(Revision tracking records)
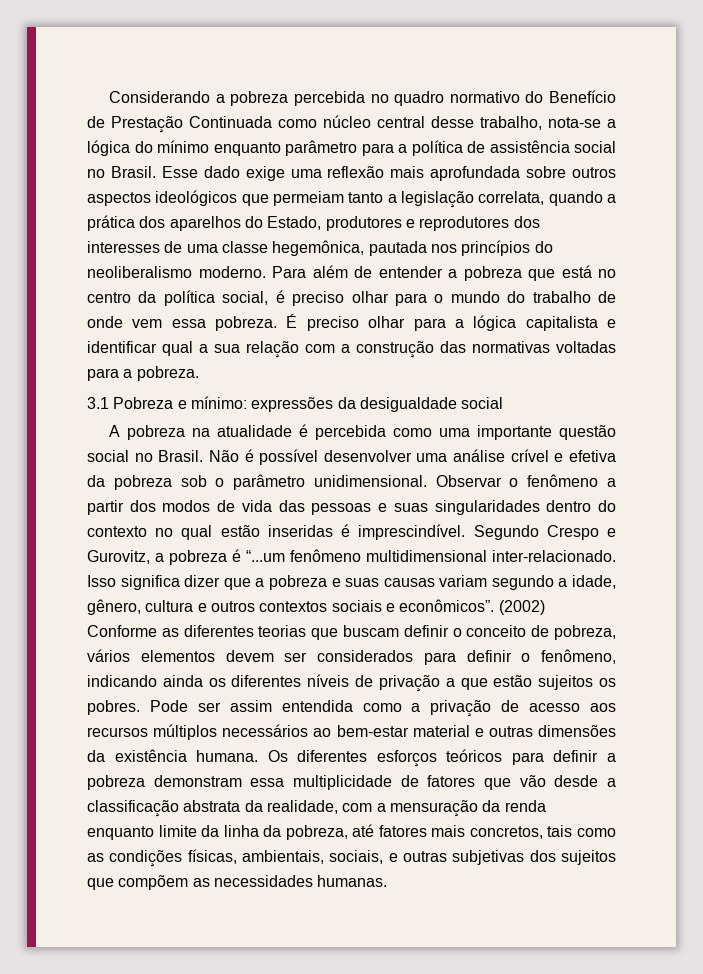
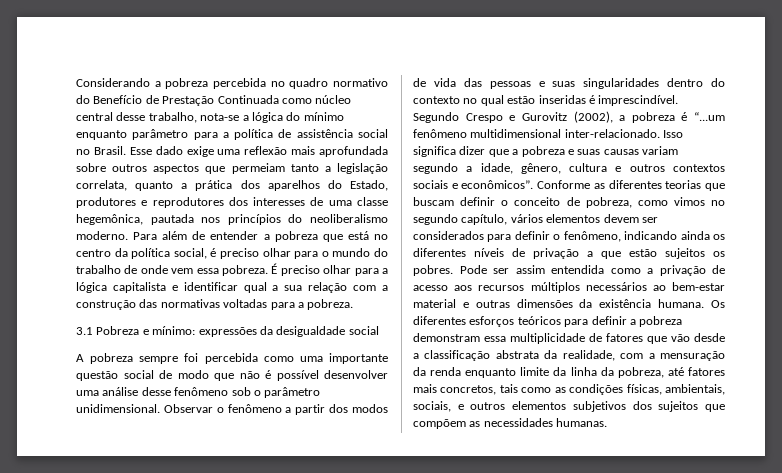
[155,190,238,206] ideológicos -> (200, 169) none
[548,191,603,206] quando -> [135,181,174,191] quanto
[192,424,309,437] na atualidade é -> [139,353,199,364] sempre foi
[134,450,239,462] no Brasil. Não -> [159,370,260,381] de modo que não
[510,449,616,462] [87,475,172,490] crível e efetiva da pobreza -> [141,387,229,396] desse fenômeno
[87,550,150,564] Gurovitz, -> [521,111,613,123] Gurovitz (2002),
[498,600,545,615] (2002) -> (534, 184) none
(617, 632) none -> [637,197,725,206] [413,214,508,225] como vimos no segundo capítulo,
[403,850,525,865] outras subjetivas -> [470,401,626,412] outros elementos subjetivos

**REQUEST**
Above are the records; return them exactly, minus the pictures.

**EXERCISE SOLUTION**
[155,190,238,206] ideológicos -> (200, 169) none
[548,191,603,206] quando -> [135,181,174,191] quanto
[192,424,309,437] na atualidade é -> [139,353,199,364] sempre foi
[134,450,239,462] no Brasil. Não -> [159,370,260,381] de modo que não
[510,449,616,462] [87,475,172,490] crível e efetiva da pobreza -> [141,387,229,396] desse fenômeno
[87,550,150,564] Gurovitz, -> [521,111,613,123] Gurovitz (2002),
[498,600,545,615] (2002) -> (534, 184) none
(617, 632) none -> [637,197,725,206] [413,214,508,225] como vimos no segundo capítulo,
[403,850,525,865] outras subjetivas -> [470,401,626,412] outros elementos subjetivos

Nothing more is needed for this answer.